• _Data to examine_:
##########

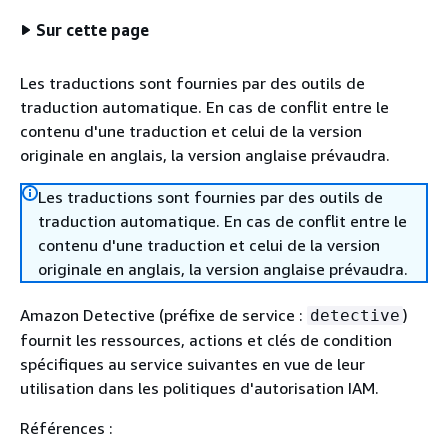
Sur cette page
Les traductions sont fournies par des outils de
traduction automatique. En cas de conflit entre le
contenu d'une traduction et celui de la version
originale en anglais, la version anglaise prévaudra.
Les traductions sont fournies par des outils de
traduction automatique. En cas de conflit entre le
contenu d'une traduction et celui de la version
originale en anglais, la version anglaise prévaudra.
Amazon Detective (préfixe de service :
)
detective
fournit les ressources, actions et clés de condition
spécifiques au service suivantes en vue de leur
utilisation dans les politiques d'autorisation IAM.
Références :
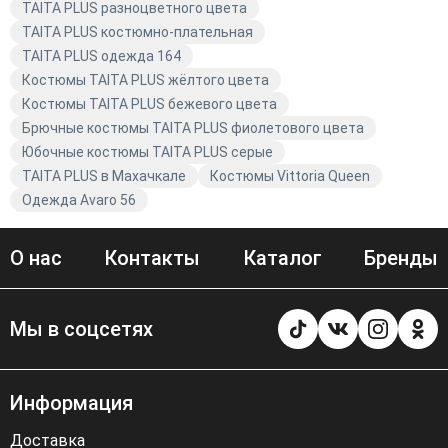
TAITA PLUS разноцветного цвета
TAITA PLUS костюмно-плательная
TAITA PLUS одежда 164
Костюмы TAITA PLUS жёлтого цвета
Костюмы TAITA PLUS бежевого цвета
Брючные костюмы TAITA PLUS фиолетового цвета
Юбочные костюмы TAITA PLUS серые
TAITA PLUS в Махачкале
Костюмы Vittoria Queen
Одежда Avaro 56
О нас
Контакты
Каталог
Бренды
Мы в соцсетях
Информация
Доставка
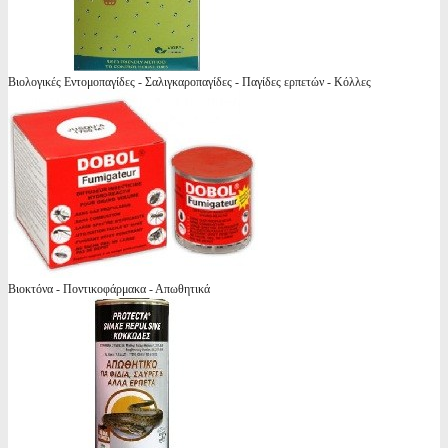
Βιολογικές Εντομοπαγίδες - Σαλιγκαροπαγίδες - Παγίδες ερπετών - Κόλλες
Βιοκτόνα - Ποντικοφάρμακα - Απωθητικά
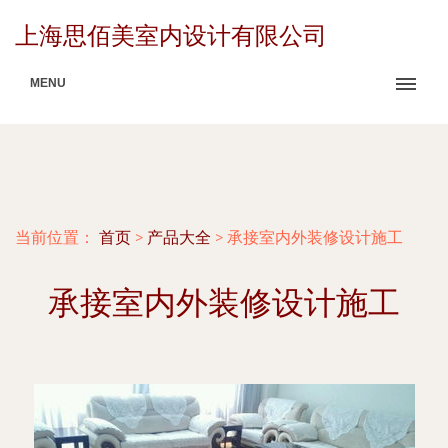
上海思佰美室内设计有限公司
MENU
当前位置：
首页
>
产品大全
>
承接室内外装修设计施工
承接室内外装修设计施工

##########

• _Work to complete_: Please set down every line of the listing verbatim, excluding its pictures.

• _Exercise output_:
Sur cette page
Les traductions sont fournies par des outils de
traduction automatique. En cas de conflit entre le
contenu d'une traduction et celui de la version
originale en anglais, la version anglaise prévaudra.
Les traductions sont fournies par des outils de
traduction automatique. En cas de conflit entre le
contenu d'une traduction et celui de la version
originale en anglais, la version anglaise prévaudra.
Amazon Detective (préfixe de service :
)
detective
fournit les ressources, actions et clés de condition
spécifiques au service suivantes en vue de leur
utilisation dans les politiques d'autorisation IAM.
Références :
TAITA PLUS разноцветного цвета
TAITA PLUS костюмно-плательная
TAITA PLUS одежда 164
Костюмы TAITA PLUS жёлтого цвета
Костюмы TAITA PLUS бежевого цвета
Брючные костюмы TAITA PLUS фиолетового цвета
Юбочные костюмы TAITA PLUS серые
TAITA PLUS в Махачкале
Костюмы Vittoria Queen
Одежда Avaro 56
О нас
Контакты
Каталог
Бренды
Мы в соцсетях
Информация
Доставка
Βιολογικές Εντομοπαγίδες - Σαλιγκαροπαγίδες - Παγίδες ερπετών - Κόλλες
Βιοκτόνα - Ποντικοφάρμακα - Απωθητικά
上海思佰美室内设计有限公司
MENU
当前位置：
首页
>
产品大全
>
承接室内外装修设计施工
承接室内外装修设计施工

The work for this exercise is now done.